Maybe running Unicode.normalize on the input as an initial parsing step will avoid many edgecases? (or isascii(str) ? str : normalize(str) if performance is a concern)

See also the infamous issue: Julia doesn't like Pizza · Issue #3721 · JuliaLang/julia · GitHub

See also set east asian neutral width to 1 by joshuarubin · Pull Request #83 · JuliaStrings/utf8proc · GitHub

TLDR: the Unicode standard does not fully specify the width of characters in monospaced fonts. There are terminals that don’t respect what information Unicode does provide (because the OS charwidth tables are out of date), but there are also characters where Unicode is ambiguous and different fonts and terminals disagree. textwidth reports what information Unicode provides, and it is usually pretty good … but there will probably always be characters where it doesn’t match your terminal.
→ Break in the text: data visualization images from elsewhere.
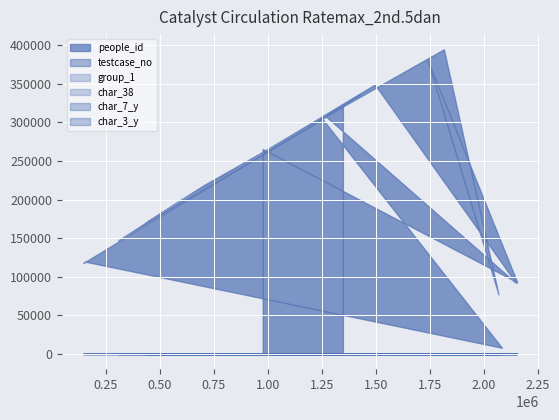

What is the minimum value for char_3_y?

2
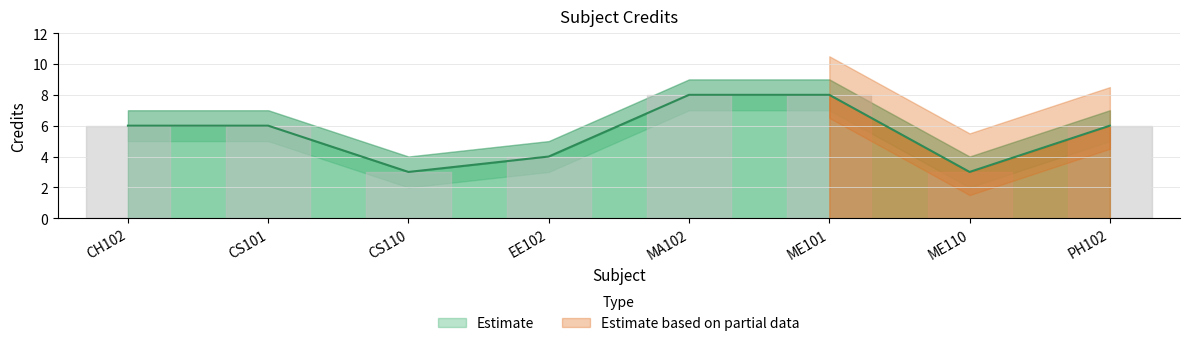

What is the sum of the Credit Upper values at CH102 and PH102?

14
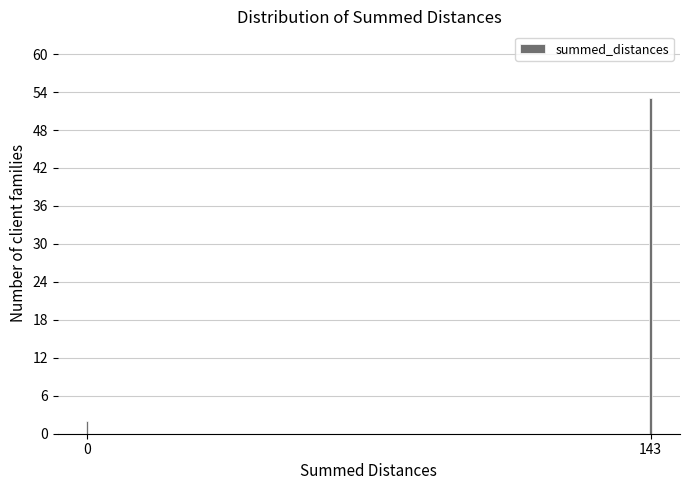

Reading right to left, transcribe all the data shown in this chart.

143=53	0=2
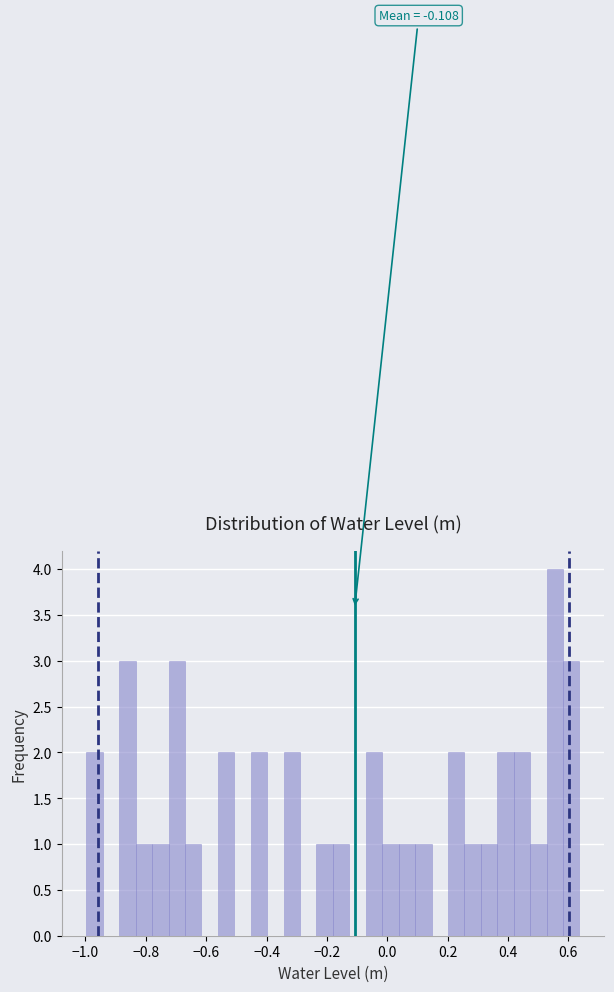

Read against the x-axis, roughly where is the centre of the tallest bar?

0.56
(textwidth does not interpret ANSI escape sequences for terminals, but you could certainly add this on top of textwidth. Note that you can call textwidth on an individual Char as well as on a string.)

No. Use textwidth.

Just loop over chars and accumulate the textwidth of each character (+ special handling for ANSI escapes if needed).

(I doubt that the interaction of ANSI escapes with Unicode characters is reliable. The ANSI escape sequences were standardized by ECMA-48, whose current 5th edition was released in 1991, the same year as Unicode 1.0.)